その先
昨年、「30代の自我のかっこわるさ」という記事を書いた。
http://cat0422.blog104.fc2.com/blog-entry-129.html
最近、マツコデラックスが気になっていて、いろいろ言動とか気にしていたら、中村うさぎとマツコの対談を見る機会があった。
そこでマツコがcoccoの話をする。coccoはかつての自分の歌をまるで排泄物のように語って、歌っていたんだけれど、あるとき沖縄でゴミ拾いをはじめ、そのあたりからまるでカルマが落ちたかのようになった。と。
それを聞いた、中村うさぎは「私、そんな、この先、たどりついたところが沖縄でゴミひろいだなんて嫌よ!!」と言い、マツコは「大丈夫よ。あんたはそんなふうにならないから。」と返す。というやりとり。それを見たときに、私は衝撃を受けた。この人たち、いつもこんな込み入ったテーマの話をしているのか!と。

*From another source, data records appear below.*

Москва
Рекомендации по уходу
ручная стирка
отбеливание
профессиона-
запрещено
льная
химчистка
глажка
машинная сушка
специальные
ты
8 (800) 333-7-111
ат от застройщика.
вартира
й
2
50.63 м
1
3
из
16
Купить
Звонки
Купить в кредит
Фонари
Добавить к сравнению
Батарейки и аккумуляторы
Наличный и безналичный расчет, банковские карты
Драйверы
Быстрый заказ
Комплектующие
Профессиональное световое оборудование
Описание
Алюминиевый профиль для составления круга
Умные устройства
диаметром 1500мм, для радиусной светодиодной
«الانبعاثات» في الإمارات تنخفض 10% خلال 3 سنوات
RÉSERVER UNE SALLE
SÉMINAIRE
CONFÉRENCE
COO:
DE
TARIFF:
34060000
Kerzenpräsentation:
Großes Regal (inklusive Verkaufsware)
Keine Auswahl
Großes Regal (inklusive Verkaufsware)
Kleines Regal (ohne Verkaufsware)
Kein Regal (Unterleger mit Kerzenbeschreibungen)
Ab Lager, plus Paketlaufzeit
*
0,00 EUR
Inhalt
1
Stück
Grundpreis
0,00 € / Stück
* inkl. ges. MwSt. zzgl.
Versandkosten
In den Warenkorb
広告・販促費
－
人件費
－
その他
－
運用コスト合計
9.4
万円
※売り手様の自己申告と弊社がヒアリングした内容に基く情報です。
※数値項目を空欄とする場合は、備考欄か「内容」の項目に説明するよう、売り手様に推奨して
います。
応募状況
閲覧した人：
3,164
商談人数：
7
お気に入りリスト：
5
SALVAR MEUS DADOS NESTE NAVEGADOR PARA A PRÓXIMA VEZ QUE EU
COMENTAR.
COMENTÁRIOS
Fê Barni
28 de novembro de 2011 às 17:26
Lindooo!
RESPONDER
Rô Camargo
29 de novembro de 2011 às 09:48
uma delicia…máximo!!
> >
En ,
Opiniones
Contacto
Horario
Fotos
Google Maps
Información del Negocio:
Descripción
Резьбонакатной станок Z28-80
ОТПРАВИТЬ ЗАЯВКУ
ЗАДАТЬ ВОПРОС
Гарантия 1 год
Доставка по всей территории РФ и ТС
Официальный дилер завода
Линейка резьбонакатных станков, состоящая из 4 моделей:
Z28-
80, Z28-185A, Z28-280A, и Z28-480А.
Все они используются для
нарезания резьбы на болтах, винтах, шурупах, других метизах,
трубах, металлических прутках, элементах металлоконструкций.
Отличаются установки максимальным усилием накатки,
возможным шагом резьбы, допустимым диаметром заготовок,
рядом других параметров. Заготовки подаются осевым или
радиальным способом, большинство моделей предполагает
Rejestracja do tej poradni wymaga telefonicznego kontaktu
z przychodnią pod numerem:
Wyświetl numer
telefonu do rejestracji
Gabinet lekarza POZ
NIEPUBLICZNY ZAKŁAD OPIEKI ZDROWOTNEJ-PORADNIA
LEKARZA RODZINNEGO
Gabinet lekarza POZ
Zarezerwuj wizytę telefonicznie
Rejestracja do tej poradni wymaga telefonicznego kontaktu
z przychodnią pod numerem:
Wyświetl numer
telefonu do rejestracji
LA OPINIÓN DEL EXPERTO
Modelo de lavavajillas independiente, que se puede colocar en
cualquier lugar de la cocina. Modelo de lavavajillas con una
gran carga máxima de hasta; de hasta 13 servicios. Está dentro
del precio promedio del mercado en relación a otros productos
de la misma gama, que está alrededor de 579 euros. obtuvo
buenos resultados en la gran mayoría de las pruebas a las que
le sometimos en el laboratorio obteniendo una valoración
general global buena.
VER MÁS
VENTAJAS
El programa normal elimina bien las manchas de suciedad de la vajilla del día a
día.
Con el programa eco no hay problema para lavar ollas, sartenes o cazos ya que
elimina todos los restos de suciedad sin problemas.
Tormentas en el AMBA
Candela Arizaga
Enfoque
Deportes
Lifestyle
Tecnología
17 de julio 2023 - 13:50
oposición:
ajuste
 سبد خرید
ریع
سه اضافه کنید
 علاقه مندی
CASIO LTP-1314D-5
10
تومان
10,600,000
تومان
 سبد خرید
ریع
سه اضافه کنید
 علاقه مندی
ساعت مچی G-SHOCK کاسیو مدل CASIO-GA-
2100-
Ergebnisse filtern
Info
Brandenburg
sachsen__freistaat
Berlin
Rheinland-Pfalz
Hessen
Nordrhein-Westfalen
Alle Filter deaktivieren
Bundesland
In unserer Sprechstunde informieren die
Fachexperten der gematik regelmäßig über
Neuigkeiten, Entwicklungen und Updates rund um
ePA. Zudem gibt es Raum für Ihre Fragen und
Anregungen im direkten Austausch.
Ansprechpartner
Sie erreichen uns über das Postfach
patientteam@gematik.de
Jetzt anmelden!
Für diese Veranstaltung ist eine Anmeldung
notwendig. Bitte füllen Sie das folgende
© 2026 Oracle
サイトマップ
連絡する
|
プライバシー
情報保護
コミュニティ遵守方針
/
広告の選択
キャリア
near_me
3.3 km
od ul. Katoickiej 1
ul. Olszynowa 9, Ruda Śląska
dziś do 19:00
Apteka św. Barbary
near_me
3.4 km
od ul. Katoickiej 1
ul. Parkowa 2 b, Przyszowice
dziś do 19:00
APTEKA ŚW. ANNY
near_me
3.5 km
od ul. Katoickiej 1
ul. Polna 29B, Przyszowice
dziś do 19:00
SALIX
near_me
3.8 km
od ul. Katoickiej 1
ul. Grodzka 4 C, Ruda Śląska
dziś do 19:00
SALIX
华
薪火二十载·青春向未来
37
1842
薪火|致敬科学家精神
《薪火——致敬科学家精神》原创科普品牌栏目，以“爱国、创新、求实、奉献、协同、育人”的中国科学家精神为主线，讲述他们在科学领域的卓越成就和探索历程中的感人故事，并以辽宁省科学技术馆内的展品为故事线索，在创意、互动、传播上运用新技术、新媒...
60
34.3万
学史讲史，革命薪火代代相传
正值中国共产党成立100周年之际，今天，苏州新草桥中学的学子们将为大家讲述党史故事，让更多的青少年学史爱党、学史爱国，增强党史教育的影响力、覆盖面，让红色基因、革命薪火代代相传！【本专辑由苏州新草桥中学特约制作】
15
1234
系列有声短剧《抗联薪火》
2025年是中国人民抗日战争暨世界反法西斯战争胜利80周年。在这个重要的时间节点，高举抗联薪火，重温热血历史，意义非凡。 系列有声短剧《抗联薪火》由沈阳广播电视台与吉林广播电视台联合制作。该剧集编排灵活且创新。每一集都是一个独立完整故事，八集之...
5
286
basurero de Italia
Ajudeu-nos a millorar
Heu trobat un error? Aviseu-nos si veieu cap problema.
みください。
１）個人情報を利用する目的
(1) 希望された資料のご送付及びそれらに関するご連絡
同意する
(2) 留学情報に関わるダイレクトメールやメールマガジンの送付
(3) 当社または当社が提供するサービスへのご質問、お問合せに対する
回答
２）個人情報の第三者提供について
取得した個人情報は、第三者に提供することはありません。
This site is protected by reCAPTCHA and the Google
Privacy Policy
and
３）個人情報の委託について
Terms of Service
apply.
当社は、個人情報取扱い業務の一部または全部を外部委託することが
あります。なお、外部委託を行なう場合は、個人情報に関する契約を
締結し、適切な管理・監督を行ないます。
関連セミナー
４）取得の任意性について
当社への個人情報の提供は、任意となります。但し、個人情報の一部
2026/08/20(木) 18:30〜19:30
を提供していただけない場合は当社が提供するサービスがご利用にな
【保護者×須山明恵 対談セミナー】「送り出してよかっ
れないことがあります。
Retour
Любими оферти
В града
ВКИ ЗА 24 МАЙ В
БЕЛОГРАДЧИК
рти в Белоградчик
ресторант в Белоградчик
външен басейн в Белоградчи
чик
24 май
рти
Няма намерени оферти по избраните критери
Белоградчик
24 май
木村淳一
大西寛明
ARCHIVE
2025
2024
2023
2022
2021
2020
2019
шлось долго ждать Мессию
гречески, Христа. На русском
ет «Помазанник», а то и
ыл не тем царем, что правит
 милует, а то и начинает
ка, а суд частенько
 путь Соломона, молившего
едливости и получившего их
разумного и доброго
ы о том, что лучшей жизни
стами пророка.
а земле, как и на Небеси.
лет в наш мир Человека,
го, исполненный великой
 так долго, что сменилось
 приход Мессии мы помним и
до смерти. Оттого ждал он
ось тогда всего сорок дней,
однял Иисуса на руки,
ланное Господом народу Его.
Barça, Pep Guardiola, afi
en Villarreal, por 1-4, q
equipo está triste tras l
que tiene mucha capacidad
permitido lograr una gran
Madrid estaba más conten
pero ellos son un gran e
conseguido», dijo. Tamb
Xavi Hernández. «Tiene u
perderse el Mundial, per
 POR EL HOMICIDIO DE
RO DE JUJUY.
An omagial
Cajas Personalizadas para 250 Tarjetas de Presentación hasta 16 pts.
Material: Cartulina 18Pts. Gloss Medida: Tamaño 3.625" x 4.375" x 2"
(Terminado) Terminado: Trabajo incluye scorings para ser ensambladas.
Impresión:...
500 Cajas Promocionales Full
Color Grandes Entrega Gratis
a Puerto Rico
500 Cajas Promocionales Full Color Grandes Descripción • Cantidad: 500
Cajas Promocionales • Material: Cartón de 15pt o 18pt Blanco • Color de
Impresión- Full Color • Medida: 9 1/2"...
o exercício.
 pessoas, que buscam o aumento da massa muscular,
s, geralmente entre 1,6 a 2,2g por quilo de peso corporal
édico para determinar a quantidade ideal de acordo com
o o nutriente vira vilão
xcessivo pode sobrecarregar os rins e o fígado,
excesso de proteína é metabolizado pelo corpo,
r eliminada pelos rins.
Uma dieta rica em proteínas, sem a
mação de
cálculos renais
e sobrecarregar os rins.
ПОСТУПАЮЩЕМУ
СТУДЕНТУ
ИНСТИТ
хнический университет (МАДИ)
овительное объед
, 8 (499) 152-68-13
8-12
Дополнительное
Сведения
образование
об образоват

そこで手に取ったのが「うさぎとマツコの往復書簡」という本で。この本が、まぁ濃かった・・・・濃かったわけですが。その本のなかで、うさぎが言っているのがこれ。
そうだ。私は誰か、人のために生きてみたいんじゃないかしら?
自分のためだけに生きているのが虚しくなっちゃったんじゃない?
じつは私も、そんなふうに感じた時期があった。ううん、私だけじゃない。ひとりで頑張って生きてきた女は、そんな時期を必ず迎えるのかもしれないわ。
私の知人に、桜沢エリカさんって漫画家がいるの。彼女が以前、「どうして結婚して子どもを産む気になったのか?」という私の問いに対して、こう答えたのよ。
「自分のためだけに生きているのが嫌になって、誰かのために生きてみたいと思ったから」
(中略)
自分のためだけに生きるのって、限界があるわよ。
孤独に耐えられないとか、そんなんじゃなくて、ある程度まで行くと目標がなくなっちゃうのよ。
(中略)
桜沢さんは、「結婚して子どもを産む」という、それこそ不自由そうで凡庸な道をあえて選ぶ事で、その欠落感を埋めようと思ったのね。でも私は、その道を選ばなかった。そして、マツコ、あなたもね。
自分のために生きてきた20代。30代になったばかりの自分は、まだ嫌にはなっていないし、虚しくもなっていないけれど、何となく、自分ひとりの限界にもうっすらと気づきはじめている。
自分たちの業の深さについて話すマツコとうさぎの会話は、実はそんなに遠くないところにある。そんな気がして、私は、あぁ、と思う。